Republicans, Democrats scramble to frame Paul Ryan’s political persona
With Rep. Paul Ryan, the GOP now has a full presidential ticket. Bold move or potential disaster for Americans? Republicans and Democrats try to shape Ryan's image to their own advantage.
Jason E. Miczek/AP
On the Sunday TV talk shows, topic number one was Paul Ryan.
No surprise there. The GOP’s newly-selected vice presidential nominee is the biggest campaign news since Mitt Romney nailed down the top spot on the ticket.
The two camps – Romney’s and President Obama’s – immediately set to work framing Rep. Ryan, the Wisconsin lawmaker best know for a budget plan that’s excited conservatives and left many liberals apoplectic.
Senior Obama adviser David Axelrod says Ryan is a "right wing ideologue" who wants to convert Medicare into a voucher plan, putting the program for the elderly in "a death spiral."
"It is a pick that is meant to thrill the most strident voices in the Republican Party, but it's one that should trouble everybody else – the middle class, seniors, students," Axelrod said on CNN's "State of the Union."
IN PICTURES: On the Campaign Trail with Mitt Romney
Over on “Fox News Sunday,” Rep. Debbie Wasserman Schultz (D) of Florida, who also chairs the Democratic National Committee, weighed in similarly.
“As a member of the Budget Committee myself [which Rep. Ryan chairs], I've had a front row seat to witness the architect of the Romney-Ryan budget,” Rep. Wasserman Schultz said. “It suggests that we should end Medicare as we know it, shred the safety net for seniors in health care that we had in place for more than 50 years, turn Medicare into a block grants and send it to the states, which would really jeopardize seniors in nursing homes, potentially take 10 million students off of Pell Grants, cut health care, cut education.”
Also speaking on “Fox News Sunday,” Sen. John McCain batted back Democratic charges that Republicans – and specifically, the Ryan budget plan – aim to “to push grandma over the cliff.”
“They have not had a plan yet to save Social Security and Medicare, and they've had nearly four years to do it,” Sen. McCain said. “Paul Ryan has taken the courageous steps to bring this issue to the forefront. And under a Romney-Ryan administration, you will see it addressed. Not like this last administration – which has done nothing. They haven't even passed a budget through the Senate of the United States of America in three years.”
Governor Scott Walker, Ryan’s fellow Wisconsin Republican, sought to assure voters that any changes to Social Security and Medicare will improve those programs’ financial viability without unduly harming recipients – hinting as well that Romney doesn’t necessarily agree with everything in the Ryan plan.
"The truth is seniors and people near retirement aren't going to be touched under [Ryan's] plan. And the bigger truth is in the end, it's going to be governor and then President Romney's plan that will ultimately prevail,” Gov. Walker said on NBC’s Meet the Press. "He's going to protect Medicare for seniors. He's going to protect Medicare and other programs for future generations.”
Senior Romney campaign adviser Ed Gillespie emphasized the same point on CNN's "State of the Union."
"It is the Romney-Ryan ticket, and as president, Romney will be putting forth his own budget," Mr. Gillespie said.

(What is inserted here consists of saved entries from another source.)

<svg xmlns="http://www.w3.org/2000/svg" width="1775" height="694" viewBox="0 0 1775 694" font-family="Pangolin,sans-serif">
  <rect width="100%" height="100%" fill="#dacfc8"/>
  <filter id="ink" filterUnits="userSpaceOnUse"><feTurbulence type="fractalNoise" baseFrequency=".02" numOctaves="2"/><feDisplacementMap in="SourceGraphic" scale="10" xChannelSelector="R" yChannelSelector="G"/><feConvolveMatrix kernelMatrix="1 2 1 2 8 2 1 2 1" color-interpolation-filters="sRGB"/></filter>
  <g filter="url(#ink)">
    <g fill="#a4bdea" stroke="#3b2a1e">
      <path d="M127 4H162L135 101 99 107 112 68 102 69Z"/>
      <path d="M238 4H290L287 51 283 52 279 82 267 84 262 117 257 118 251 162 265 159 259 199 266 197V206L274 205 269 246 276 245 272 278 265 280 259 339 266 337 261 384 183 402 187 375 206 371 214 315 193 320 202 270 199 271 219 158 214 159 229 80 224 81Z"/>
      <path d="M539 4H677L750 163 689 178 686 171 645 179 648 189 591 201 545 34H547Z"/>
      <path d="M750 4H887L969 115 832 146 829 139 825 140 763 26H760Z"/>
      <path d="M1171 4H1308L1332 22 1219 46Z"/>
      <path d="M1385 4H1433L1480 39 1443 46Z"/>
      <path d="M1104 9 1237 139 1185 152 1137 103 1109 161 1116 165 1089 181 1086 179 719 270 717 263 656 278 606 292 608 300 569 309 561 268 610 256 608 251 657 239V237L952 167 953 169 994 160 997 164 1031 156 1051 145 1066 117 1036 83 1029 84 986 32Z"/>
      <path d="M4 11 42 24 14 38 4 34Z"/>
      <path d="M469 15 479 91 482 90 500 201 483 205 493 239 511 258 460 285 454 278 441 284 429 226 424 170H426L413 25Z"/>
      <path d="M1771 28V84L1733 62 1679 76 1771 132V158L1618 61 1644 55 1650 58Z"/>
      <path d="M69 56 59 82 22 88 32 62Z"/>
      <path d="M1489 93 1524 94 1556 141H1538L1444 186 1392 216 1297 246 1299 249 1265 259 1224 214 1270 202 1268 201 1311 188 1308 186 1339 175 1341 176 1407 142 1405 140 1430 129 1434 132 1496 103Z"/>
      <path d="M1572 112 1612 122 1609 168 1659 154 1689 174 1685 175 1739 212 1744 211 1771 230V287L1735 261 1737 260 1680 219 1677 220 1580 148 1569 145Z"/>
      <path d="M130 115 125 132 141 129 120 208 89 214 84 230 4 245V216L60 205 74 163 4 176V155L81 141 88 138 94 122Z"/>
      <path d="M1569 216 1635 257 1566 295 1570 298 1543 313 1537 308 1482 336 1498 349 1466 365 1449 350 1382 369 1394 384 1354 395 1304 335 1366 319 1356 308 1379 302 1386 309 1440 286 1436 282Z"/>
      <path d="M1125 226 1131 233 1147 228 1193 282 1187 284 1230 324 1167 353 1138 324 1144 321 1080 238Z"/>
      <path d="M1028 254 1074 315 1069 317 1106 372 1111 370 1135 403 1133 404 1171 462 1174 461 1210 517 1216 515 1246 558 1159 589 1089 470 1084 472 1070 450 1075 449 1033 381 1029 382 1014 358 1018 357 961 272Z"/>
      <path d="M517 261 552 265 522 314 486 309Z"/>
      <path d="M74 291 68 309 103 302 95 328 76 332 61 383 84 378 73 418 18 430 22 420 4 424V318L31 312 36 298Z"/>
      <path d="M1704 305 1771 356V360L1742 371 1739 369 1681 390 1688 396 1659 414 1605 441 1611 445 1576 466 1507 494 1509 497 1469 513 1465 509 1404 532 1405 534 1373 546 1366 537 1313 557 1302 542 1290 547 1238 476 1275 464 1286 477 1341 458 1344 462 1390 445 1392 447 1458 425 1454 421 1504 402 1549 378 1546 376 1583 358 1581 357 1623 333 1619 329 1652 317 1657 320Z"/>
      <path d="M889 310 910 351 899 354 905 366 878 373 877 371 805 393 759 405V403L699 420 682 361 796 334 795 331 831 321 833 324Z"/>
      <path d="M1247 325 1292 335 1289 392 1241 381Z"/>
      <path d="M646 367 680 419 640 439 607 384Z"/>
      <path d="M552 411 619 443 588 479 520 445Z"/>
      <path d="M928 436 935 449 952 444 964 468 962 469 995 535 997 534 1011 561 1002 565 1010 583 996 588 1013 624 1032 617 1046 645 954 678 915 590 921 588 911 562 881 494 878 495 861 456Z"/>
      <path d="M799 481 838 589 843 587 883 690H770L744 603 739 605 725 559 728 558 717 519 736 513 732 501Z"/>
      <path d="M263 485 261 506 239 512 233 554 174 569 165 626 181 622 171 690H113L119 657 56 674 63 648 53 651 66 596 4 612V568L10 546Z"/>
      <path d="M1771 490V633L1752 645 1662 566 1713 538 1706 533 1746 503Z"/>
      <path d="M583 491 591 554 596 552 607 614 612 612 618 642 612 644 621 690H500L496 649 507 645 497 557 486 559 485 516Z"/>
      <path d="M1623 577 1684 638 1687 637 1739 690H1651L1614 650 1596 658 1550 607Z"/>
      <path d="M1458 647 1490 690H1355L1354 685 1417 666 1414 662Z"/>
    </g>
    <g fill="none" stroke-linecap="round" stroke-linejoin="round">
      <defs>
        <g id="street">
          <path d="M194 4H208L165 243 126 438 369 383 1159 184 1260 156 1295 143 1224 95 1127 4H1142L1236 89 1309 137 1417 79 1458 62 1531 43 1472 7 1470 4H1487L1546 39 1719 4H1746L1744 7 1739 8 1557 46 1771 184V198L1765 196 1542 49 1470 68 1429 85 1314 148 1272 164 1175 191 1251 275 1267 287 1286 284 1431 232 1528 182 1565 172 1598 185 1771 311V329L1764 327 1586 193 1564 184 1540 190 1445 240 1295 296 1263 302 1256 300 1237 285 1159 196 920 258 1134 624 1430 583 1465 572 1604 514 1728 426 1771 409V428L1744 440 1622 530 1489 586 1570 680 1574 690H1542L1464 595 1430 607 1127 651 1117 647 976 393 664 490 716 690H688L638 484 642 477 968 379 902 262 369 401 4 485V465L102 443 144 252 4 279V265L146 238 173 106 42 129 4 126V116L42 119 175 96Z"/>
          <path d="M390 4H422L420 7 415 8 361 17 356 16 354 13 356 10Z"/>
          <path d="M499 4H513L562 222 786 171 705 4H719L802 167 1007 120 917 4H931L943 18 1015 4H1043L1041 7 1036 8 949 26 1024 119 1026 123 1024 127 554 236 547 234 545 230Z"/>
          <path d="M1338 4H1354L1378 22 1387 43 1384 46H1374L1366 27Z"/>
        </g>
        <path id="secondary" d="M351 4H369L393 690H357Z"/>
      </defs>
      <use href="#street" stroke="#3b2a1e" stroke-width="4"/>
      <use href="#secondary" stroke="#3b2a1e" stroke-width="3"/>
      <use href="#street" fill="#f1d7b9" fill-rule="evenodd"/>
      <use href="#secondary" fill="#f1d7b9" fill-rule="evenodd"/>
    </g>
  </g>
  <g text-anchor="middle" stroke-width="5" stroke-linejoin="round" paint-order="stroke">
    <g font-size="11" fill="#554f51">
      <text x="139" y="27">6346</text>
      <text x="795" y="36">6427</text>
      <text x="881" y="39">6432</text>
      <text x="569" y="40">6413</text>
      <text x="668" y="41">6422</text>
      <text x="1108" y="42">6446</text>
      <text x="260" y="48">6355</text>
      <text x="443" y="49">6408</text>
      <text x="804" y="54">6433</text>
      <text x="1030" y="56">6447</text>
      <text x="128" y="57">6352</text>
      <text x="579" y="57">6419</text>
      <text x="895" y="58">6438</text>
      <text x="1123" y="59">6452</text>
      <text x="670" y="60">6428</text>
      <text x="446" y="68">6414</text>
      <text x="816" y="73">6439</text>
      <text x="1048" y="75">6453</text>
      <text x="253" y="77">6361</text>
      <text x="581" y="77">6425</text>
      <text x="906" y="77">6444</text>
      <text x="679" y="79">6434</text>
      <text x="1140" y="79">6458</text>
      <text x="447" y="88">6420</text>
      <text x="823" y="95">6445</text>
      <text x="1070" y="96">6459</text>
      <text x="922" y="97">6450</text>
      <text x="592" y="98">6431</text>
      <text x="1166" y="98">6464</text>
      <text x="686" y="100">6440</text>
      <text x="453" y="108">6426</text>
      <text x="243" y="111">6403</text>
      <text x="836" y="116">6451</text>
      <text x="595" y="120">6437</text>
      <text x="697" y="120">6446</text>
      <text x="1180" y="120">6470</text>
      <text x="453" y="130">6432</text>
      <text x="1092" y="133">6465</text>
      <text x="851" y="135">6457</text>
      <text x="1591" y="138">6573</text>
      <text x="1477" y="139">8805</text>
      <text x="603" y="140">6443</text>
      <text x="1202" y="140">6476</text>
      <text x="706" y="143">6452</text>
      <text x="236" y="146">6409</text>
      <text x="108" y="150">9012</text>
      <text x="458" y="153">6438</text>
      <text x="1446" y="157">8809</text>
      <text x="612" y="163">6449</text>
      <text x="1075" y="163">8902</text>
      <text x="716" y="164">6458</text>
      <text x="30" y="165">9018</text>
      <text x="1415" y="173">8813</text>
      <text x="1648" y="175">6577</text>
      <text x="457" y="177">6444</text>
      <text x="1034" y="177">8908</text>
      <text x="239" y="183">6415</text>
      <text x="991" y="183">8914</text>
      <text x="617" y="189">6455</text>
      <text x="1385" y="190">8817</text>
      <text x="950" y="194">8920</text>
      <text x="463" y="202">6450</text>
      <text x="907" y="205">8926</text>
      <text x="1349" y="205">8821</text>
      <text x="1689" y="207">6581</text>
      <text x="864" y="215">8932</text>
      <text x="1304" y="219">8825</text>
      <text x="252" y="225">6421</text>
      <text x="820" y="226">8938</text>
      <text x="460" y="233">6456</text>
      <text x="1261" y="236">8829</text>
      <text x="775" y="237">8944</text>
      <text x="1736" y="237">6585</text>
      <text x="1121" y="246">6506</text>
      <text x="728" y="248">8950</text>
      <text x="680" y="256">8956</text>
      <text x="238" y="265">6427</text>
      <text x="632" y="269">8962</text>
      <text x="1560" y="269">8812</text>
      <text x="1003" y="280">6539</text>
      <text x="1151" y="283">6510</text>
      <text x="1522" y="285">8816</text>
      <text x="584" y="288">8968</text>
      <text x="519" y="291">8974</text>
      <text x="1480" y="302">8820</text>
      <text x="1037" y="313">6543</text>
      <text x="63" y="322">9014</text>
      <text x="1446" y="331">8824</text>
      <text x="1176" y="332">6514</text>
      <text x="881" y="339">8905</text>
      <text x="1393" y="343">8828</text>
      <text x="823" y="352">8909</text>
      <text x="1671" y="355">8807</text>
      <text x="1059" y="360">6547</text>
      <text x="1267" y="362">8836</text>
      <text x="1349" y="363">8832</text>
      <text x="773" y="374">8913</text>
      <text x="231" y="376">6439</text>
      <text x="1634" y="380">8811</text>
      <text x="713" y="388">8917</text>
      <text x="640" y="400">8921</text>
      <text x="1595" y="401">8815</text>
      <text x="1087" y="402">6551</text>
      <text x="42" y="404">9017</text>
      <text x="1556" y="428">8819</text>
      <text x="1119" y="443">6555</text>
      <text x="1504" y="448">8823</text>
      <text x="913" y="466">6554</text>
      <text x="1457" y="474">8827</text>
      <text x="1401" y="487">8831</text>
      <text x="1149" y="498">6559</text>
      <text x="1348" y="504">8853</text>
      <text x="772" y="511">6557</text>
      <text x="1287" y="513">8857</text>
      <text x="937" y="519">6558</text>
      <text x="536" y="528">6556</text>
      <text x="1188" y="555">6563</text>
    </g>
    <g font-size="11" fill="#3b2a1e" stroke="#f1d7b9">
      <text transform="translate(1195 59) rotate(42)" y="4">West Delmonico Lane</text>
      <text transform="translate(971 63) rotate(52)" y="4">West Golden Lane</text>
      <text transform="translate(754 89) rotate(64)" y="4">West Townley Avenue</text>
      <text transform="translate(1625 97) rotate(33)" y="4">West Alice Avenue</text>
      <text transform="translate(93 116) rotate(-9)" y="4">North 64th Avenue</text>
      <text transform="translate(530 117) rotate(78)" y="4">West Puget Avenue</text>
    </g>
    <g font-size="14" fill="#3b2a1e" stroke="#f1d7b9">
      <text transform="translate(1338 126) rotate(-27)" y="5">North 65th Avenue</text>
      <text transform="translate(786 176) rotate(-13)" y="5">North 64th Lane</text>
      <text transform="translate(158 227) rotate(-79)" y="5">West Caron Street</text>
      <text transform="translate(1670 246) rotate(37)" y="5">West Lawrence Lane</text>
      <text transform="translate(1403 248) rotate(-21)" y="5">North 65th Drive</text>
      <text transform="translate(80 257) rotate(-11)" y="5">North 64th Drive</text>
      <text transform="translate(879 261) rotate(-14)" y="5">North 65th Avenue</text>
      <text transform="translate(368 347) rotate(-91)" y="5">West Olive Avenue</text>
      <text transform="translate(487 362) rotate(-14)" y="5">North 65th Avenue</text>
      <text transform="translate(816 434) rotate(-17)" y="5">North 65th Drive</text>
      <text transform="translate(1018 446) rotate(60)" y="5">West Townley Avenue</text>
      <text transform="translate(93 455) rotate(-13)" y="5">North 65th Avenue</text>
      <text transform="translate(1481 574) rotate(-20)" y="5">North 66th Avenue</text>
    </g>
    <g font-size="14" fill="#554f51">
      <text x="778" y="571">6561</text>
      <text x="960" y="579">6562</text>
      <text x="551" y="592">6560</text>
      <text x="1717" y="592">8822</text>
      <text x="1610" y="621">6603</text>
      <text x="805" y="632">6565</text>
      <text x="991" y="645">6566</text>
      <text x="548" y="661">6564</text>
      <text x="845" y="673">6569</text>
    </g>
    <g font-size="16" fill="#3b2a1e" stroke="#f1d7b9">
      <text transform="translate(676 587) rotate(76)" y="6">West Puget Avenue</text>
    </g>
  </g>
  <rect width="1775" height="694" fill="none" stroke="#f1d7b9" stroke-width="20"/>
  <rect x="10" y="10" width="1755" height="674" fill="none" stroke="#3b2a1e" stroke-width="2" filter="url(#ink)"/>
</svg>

Like all those vetted as VP possibles by the Romney campaign, Ryan had to submit his tax returns for at least several years – very likely more than the two years Romney himself has made public. This gave Democrats another chance to needle Romney – whose net worth is about $250 million, much of it in foreign investment accounts, and who has been dogged by charges that any taxes he paid were at a rate much lower than the average American.
"Why does an American businessman need a Swiss bank account, or investments in known tax havens, if not to be hiding something?" Wasserman Schultz said on Fox News. "Mitt Romney needs to show American voters at least the same number of tax returns that he asked Paul Ryan to show him when he was vetting him for vice president."

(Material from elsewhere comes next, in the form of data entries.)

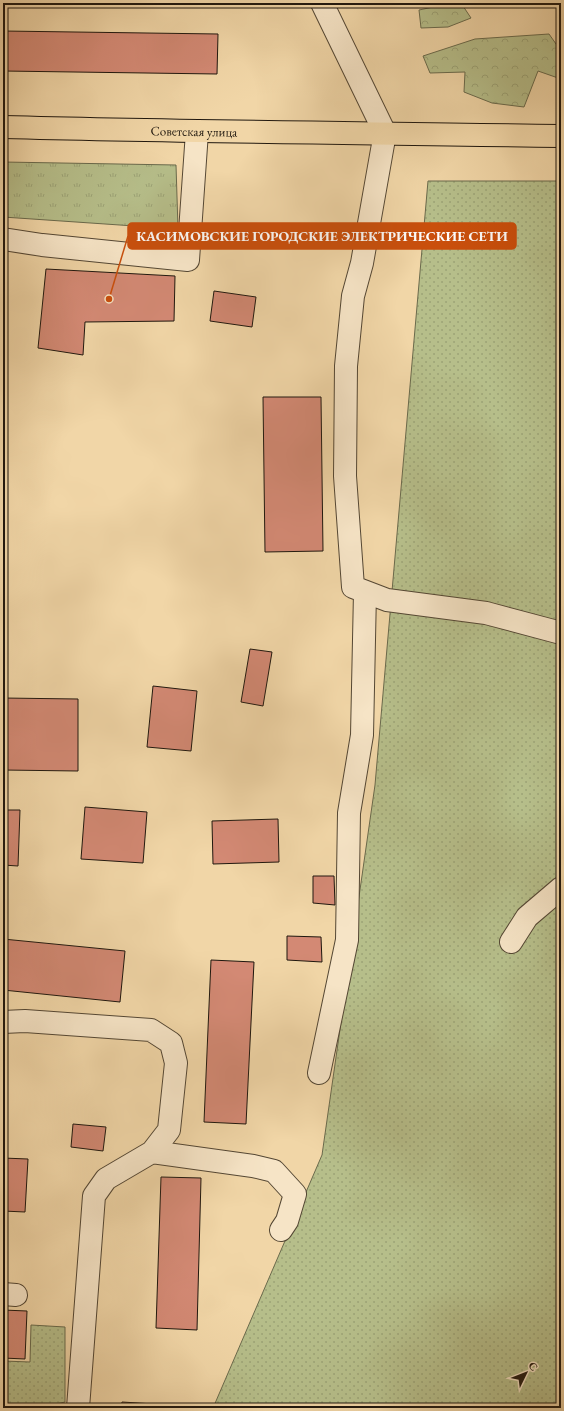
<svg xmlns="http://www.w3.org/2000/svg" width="564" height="1411" font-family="'EB Garamond',serif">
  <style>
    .grass { fill: url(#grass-tufts); stroke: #6a6a4c }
    .forest { fill: url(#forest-crowns); stroke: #6a6a4c }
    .park { fill: url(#park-dots); stroke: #6a6a4c }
    .building { fill: #d38974; stroke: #1f170e }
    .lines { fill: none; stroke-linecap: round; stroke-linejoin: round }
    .minor-casing { stroke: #544734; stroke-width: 24 }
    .major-casing { stroke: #1f170e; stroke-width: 24 }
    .minor { stroke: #f6e4c6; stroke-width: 22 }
    .major { stroke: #f1d6a7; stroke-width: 22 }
    .labels { text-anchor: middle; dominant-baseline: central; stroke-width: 3; stroke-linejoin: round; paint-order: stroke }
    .street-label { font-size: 13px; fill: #1f170e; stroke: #f6e4c6 }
    .leader { fill: none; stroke: #ca4f0c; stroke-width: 1.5 }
    .callout-dot { fill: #ca4f0c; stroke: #f6e4c6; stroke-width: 1.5 }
    .callout { fill: #ca4f0c; stroke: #ca4f0c; stroke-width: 1.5 }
    .callout-label { font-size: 14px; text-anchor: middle; font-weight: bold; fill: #fff }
  </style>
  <defs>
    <pattern id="grass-tufts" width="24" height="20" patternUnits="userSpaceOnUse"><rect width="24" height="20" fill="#b6be8a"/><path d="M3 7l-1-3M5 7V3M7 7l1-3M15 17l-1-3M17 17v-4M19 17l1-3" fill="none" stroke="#9ca376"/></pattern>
    <pattern id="forest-crowns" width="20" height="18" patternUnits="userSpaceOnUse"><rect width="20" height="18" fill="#b6be8a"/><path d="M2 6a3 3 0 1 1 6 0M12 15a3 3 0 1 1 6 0" fill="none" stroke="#9ca376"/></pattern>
    <pattern id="park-dots" width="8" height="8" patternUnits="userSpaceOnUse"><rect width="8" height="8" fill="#b6be8a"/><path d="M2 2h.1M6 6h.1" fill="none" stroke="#9ca376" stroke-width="1.8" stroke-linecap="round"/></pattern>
  </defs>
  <rect width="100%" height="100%" fill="#f1d6a7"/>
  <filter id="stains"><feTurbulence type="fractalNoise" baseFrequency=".005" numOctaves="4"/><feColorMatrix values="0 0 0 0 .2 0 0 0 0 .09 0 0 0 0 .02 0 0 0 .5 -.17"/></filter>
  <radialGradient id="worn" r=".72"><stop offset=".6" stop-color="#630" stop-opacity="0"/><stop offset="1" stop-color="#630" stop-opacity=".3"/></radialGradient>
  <path class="grass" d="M3,162L176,165L178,229L3,217Z"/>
  <path class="forest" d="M452,3H461L471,18L448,27L421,28L419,10Z
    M549,34L561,51V79L538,71L524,107L492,103L464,92L465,72L430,73L423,56L475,39Z"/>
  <path class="park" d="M428,181H561V1408H213L322,1155L375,785Z
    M31,1325L65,1327V1402L52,1405L51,1408H3V1361L30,1362Z"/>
  <path class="building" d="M3,31L218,34L217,74L3,71Z
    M46,269L175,276L174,321L85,322L83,355L38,348Z
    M214,291L256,297L252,327L210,321Z
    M3,369H5L3,396Z
    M263,397H321L323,551L265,552Z
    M250,649L272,652L263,706L241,702Z
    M153,686L197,691L191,751L147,747Z
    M3,698L78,699V771L3,770Z
    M85,807L147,812L143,863L81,859Z
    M3,810H20L18,866L3,865Z
    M278,819L279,862L213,864L212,821Z
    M313,876H334L335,905L313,903Z
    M287,936L321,937L322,962L287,960Z
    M3,939L125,951L120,1002L3,990Z
    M211,960L254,962L246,1124L204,1122Z
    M73,1124L106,1127L103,1151L71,1147Z
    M3,1158L28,1159L25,1212L3,1211Z
    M161,1177L201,1178L197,1330L156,1328Z
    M3,1310L27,1311L25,1359L3,1358Z
    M122,1402L170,1405V1408H121Z"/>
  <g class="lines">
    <defs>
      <path id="minor" d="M322,3L385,133L362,263L353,296L346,366L345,476L353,587L387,600L486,613L561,633
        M3,239L42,245L188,260L197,132
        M511,942L527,917L561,888
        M3,1022L25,1021L151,1030L171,1043L176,1063L169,1130L152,1152L106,1179L94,1196L78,1408
        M319,1073L347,940L349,813L362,735L365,592
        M152,1152L253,1166L274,1171L295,1194L287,1221L281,1230
        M3,1294L16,1295"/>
      <g id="major">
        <path id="s1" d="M3,127C189,132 375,133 561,136"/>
      </g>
    </defs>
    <use href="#minor" class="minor-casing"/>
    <use href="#major" class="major-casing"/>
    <use href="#minor" class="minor"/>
    <use href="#major" class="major"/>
  </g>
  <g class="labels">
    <g class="street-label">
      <text stroke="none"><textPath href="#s1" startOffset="191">Советская улица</textPath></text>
    </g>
  </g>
  <path class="leader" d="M109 299L128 236"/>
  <circle class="callout-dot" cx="109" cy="299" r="4"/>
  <rect class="callout" x="128" y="223" width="388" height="26" rx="4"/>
  <g class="callout-label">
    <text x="322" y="241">КАСИМОВСКИЕ ГОРОДСКИЕ ЭЛЕКТРИЧЕСКИЕ СЕТИ</text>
  </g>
  <rect width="564" height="1411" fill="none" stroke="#f1d6a7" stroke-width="16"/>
  <rect x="4" y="4" width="556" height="1403" fill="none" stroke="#1f170e" stroke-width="2"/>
  <rect x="8" y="8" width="548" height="1395" fill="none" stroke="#1f170e"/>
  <g transform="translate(526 1373) rotate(47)" stroke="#f6e4c6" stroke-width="3" paint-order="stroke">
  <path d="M0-3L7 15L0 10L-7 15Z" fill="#1f170e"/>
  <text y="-6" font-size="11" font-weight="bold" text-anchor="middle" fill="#1f170e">С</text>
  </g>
  <rect width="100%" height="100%" filter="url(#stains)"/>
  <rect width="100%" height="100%" fill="url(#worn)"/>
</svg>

Sunday, Romney and Ryan were appearing at a series of rallies in North Carolina – a competitive state in the race – as part of a multistate bus tour before ending the day in Waukesha, Wis., in a homecoming-themed event for Ryan. Romney and Ryan are scheduled to give their first joint interview Sunday evening on CBS’s “60 Minutes.”
Romney then planned to head to Florida and Ohio as the week begins, while Ryan was scheduled to travel to Iowa on Monday as the ticket looked to cover as much ground as possible.
Another theory about the split in travel plans is that Ryan may not be that helpful in Florida – because of the controversy over Medicare in a state with many retirees, and because Ryan has opposed the trade embargo on Cuba, which rankles many Cuban-Americans there.
Obama, for his part, was starting a three-day bus tour of Iowa on Monday, signifying the importance of the toss-up Midwestern state. And he was dispatching Vice President Joe Biden to North Carolina on Monday followed by a two-day swing through Virginia starting Tuesday.
This report includes material from the Associated Press.